I should like to thank the Minister in particular for having recommended the Bill to the Government and having got approval for this particular amendment which will be of general benefit to people who are very much in need of obtaining assistance and benefit. I should also like to say that we pressed for a number of points when this Charities Bill was on Committee Stage in the Seanad previously, but because of the particular circumstances at the time the then Minister asked us to take the Report Stage straightaway. He said he would have these points considered before the matter was dealt with in the Dáil. There is evidence from the treatment which is shown in this Bill that that undertaking from the Minister, as well as the efforts of the present Minister, needs to be recognised.

Two points were raised. I will deal first with the point raised by Senator Lenihan. He was anxious for an assurance that the change of power of investment would not in any way prejudice the charities concerned. When I remind him that the bodies who will be authorising the investment, and who might in the circumstances of a particular case feel a need to invest outside the country, will be either the High Court or the Commissioners of Charitable Donations and Bequests, the question of any further assurance hardly arises. These bodies have a very long tradition of the careful management of charitable funds. There is no reason to think that that tradition will suddenly change because the power which the Court had up to 1961 is now restored and extended to the Commissioners. The type of investments authorised and the place of investment will be available on record in the commissioners' annual report. The amount of investment which in the past was effected outside the country was very small. There is no reason to think that that pattern will change. As the scope of investment widens in this country it will be availed of by the Court and the commissioners. But, as Senator FitzGerald pointed out, due to the size of the Dublin market there may be circumstances which may make it advantageous to invest outside the country in a particular case. It is to enable that advantage to be taken for the benefit of the charity that this amendment is being introduced. The House can rely completely on the experience and wisdom of both the commissioners and the court.

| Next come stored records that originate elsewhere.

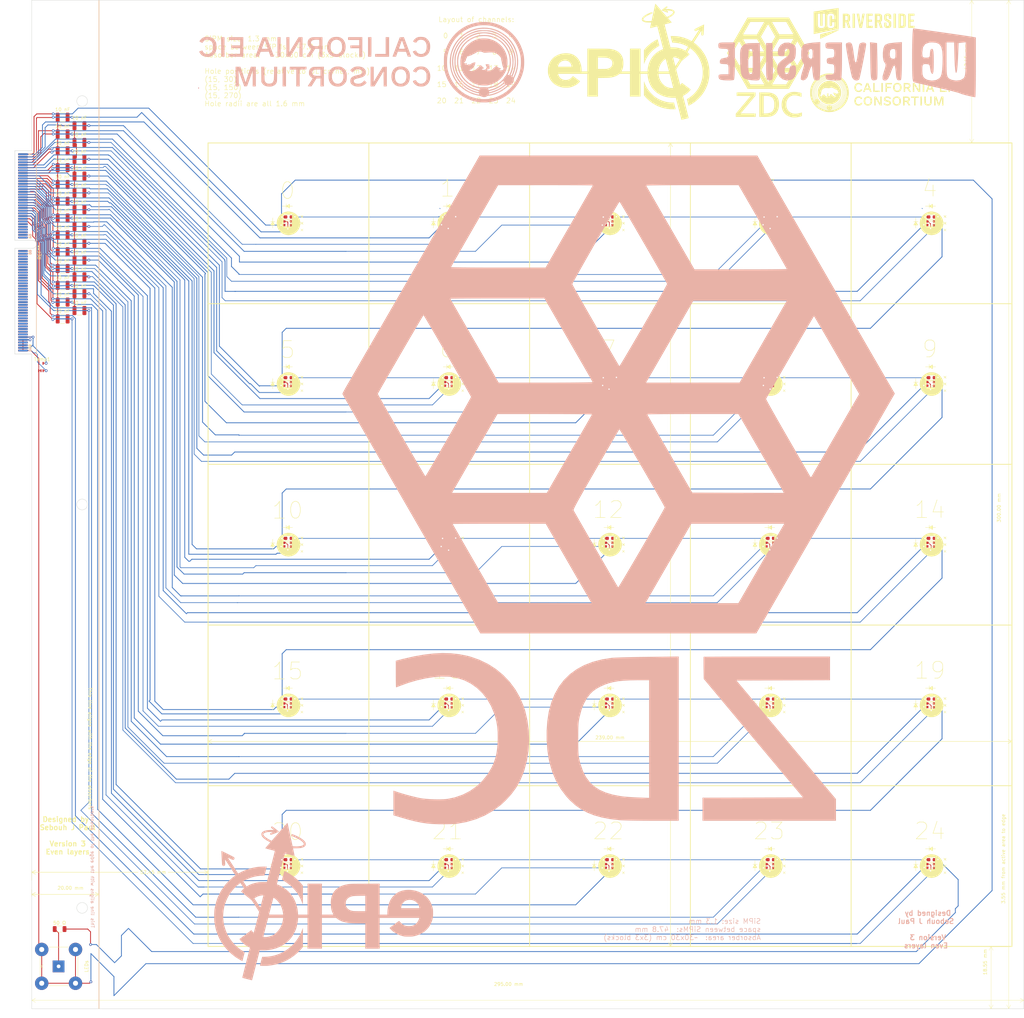
<source format=kicad_pcb>
(kicad_pcb
	(version 20240108)
	(generator "pcbnew")
	(generator_version "8.0")
	(general
		(thickness 1.6)
		(legacy_teardrops no)
	)
	(paper "A2")
	(layers
		(0 "F.Cu" signal)
		(31 "B.Cu" signal)
		(32 "B.Adhes" user "B.Adhesive")
		(33 "F.Adhes" user "F.Adhesive")
		(34 "B.Paste" user)
		(35 "F.Paste" user)
		(36 "B.SilkS" user "B.Silkscreen")
		(37 "F.SilkS" user "F.Silkscreen")
		(38 "B.Mask" user)
		(39 "F.Mask" user)
		(40 "Dwgs.User" user "User.Drawings")
		(41 "Cmts.User" user "User.Comments")
		(42 "Eco1.User" user "User.Eco1")
		(43 "Eco2.User" user "User.Eco2")
		(44 "Edge.Cuts" user)
		(45 "Margin" user)
		(46 "B.CrtYd" user "B.Courtyard")
		(47 "F.CrtYd" user "F.Courtyard")
		(48 "B.Fab" user)
		(49 "F.Fab" user)
		(50 "User.1" user)
		(51 "User.2" user)
		(52 "User.3" user)
		(53 "User.4" user)
		(54 "User.5" user)
		(55 "User.6" user)
		(56 "User.7" user)
		(57 "User.8" user)
		(58 "User.9" user)
	)
	(setup
		(pad_to_mask_clearance 0)
		(allow_soldermask_bridges_in_footprints no)
		(grid_origin 50 25)
		(pcbplotparams
			(layerselection 0x00010fc_ffffffff)
			(plot_on_all_layers_selection 0x0000000_00000000)
			(disableapertmacros no)
			(usegerberextensions no)
			(usegerberattributes yes)
			(usegerberadvancedattributes yes)
			(creategerberjobfile yes)
			(dashed_line_dash_ratio 12.000000)
			(dashed_line_gap_ratio 3.000000)
			(svgprecision 6)
			(plotframeref no)
			(viasonmask no)
			(mode 1)
			(useauxorigin no)
			(hpglpennumber 1)
			(hpglpenspeed 20)
			(hpglpendiameter 15.000000)
			(pdf_front_fp_property_popups yes)
			(pdf_back_fp_property_popups yes)
			(dxfpolygonmode yes)
			(dxfimperialunits yes)
			(dxfusepcbnewfont yes)
			(psnegative no)
			(psa4output no)
			(plotreference yes)
			(plotvalue yes)
			(plotfptext yes)
			(plotinvisibletext no)
			(sketchpadsonfab no)
			(subtractmaskfromsilk no)
			(outputformat 1)
			(mirror no)
			(drillshape 0)
			(scaleselection 1)
			(outputdirectory "")
		)
	)
	(net 0 "")
	(footprint "SiPM:S14160-1315PS_dimple_silkscreen_with_LED_copy" (layer "F.Cu") (at 179.15 287.55))
	(footprint "Capacitor_SMD:C_1210_3225Metric" (layer "F.Cu") (at 64.2 89.8))
	(footprint "Capacitor_SMD:C_1210_3225Metric" (layer "F.Cu") (at 64.2 104.8))
	(footprint "SiPM:S14160-1315PS_dimple_silkscreen_with_LED_copy" (layer "F.Cu") (at 131.35 287.55))
	(footprint "Capacitor_SMD:C_1210_3225Metric" (layer "F.Cu") (at 64.2 109.8))
	(footprint "Capacitor_SMD:C_1210_3225Metric" (layer "F.Cu") (at 64.2 99.8))
	(footprint "Capacitor_SMD:C_1210_3225Metric" (layer "F.Cu") (at 64.2 124.8))
	(footprint "SiPM:S14160-1315PS_dimple_silkscreen_with_LED_copy" (layer "F.Cu") (at 131.35 144.15))
	(footprint "SiPM:S14160-1315PS_dimple_silkscreen_with_LED_copy" (layer "F.Cu") (at 274.75 96.35))
	(footprint "Symbol:ePIC_logo_5.0cm" (layer "F.Cu") (at 232.5 48.3))
	(footprint "SiPM:S14160-1315PS_dimple_silkscreen_with_LED_copy" (layer "F.Cu") (at 322.55 96.35))
	(footprint "Connector_Coaxial:BNC_TEConnectivity_1478035_Horizontal" (layer "F.Cu") (at 63 317.4 90))
	(footprint "Capacitor_SMD:C_1210_3225Metric" (layer "F.Cu") (at 69.2 102.3))
	(footprint "Capacitor_SMD:C_1210_3225Metric" (layer "F.Cu") (at 69.2 122.3))
	(footprint "SiPM:S14160-1315PS_dimple_silkscreen_with_LED_copy" (layer "F.Cu") (at 226.95 96.35))
	(footprint "Capacitor_SMD:C_1210_3225Metric" (layer "F.Cu") (at 64.2 119.8))
	(footprint "SiPM:S14160-1315PS_dimple_silkscreen_with_LED_copy" (layer "F.Cu") (at 322.55 239.75))
	(footprint "Connector_Samtec_HSEC8:Samtec_HSEC8-170-X-X-DV_2x70_P0.8mm_Edge" (layer "F.Cu") (at 50 105 -90))
	(footprint "SiPM:S14160-1315PS_dimple_silkscreen_with_LED_copy" (layer "F.Cu") (at 226.95 144.15))
	(footprint "Capacitor_SMD:C_1210_3225Metric" (layer "F.Cu") (at 69.2 72.3))
	(footprint "Symbol:ZDC_logo_30x30mm"
		(layer "F.Cu")
		(uuid "46619d5a-096b-477c-bafd-6fa619dc3527")
		(at 273.568409 50.081019)
		(property "Reference" "G***"
			(at 0 0 0)
			(layer "F.SilkS")
			(hide yes)
			(uuid "857f2f4e-873a-47a6-9a0b-7ed19b5360e1")
			(effects
				(font
					(size 1.524 1.524)
					(thickness 0.3)
				)
			)
		)
		(property "Value" "LOGO"
			(at 0.75 0 0)
			(layer "F.SilkS")
			(hide yes)
			(uuid "4daee7ac-3911-43bf-9f69-5750511baab6")
			(effects
				(font
					(size 1.524 1.524)
					(thickness 0.3)
				)
			)
		)
		(property "Footprint" "Symbol:ZDC_logo_30x30mm"
			(at 0 0 0)
			(unlocked yes)
			(layer "F.Fab")
			(hide yes)
			(uuid "5aa6fa41-8622-4bf0-a70b-f9f508ebe971")
			(effects
				(font
					(size 1.27 1.27)
				)
			)
		)
		(property "Datasheet" ""
			(at 0 0 0)
			(unlocked yes)
			(layer "F.Fab")
			(hide yes)
			(uuid "2ad1d338-e77e-4f16-b83f-406c37356671")
			(effects
				(font
					(size 1.27 1.27)
				)
			)
		)
		(property "Description" ""
			(at 0 0 0)
			(unlocked yes)
			(layer "F.Fab")
			(hide yes)
			(uuid "a84ec3d8-c2e9-4e6f-90e7-22775815a7c8")
			(effects
				(font
					(size 1.27 1.27)
				)
			)
		)
		(attr board_only exclude_from_pos_files exclude_from_bom)
		(fp_poly
			(pts
				(xy -5.777098 7.324997) (xy -5.412372 7.32529) (xy -5.066037 7.325761) (xy -4.741533 7.326398) (xy -4.442298 7.327188)
				(xy -4.171771 7.328116) (xy -3.933391 7.329169
... [765825 chars truncated]
</source>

I am obliged to Senator FitzGerald for his commendation of the principle of restating an entire section instead of merely presenting the particular amendment by itself and asking people to read it back into the section. I was conscious of this problem when the Committee Stage was being prepared. It is something which I agree should find its way into all legislation. It is not always possible to do this. The Senator probably has the Finance Act in mind, but it would be a very large Finance Act if every amendment in each current Finance Act required the reprinting of the original section. It would be a massive volume.

You would be able to read it.

It would take you a long time to find it. But it is difficult to know where to draw the line.

In conclusion, I should like to thank the Members of the Seanad for their contributions on this and earlier Stages. If a student were doing a study on the necessity or desirability of having an Upper House, he would need to go no further for arguments in favour of that thesis than to read the debate on this Bill.

Question put and agreed to.
Question—"That the Bill do now pass"—put and agreed to.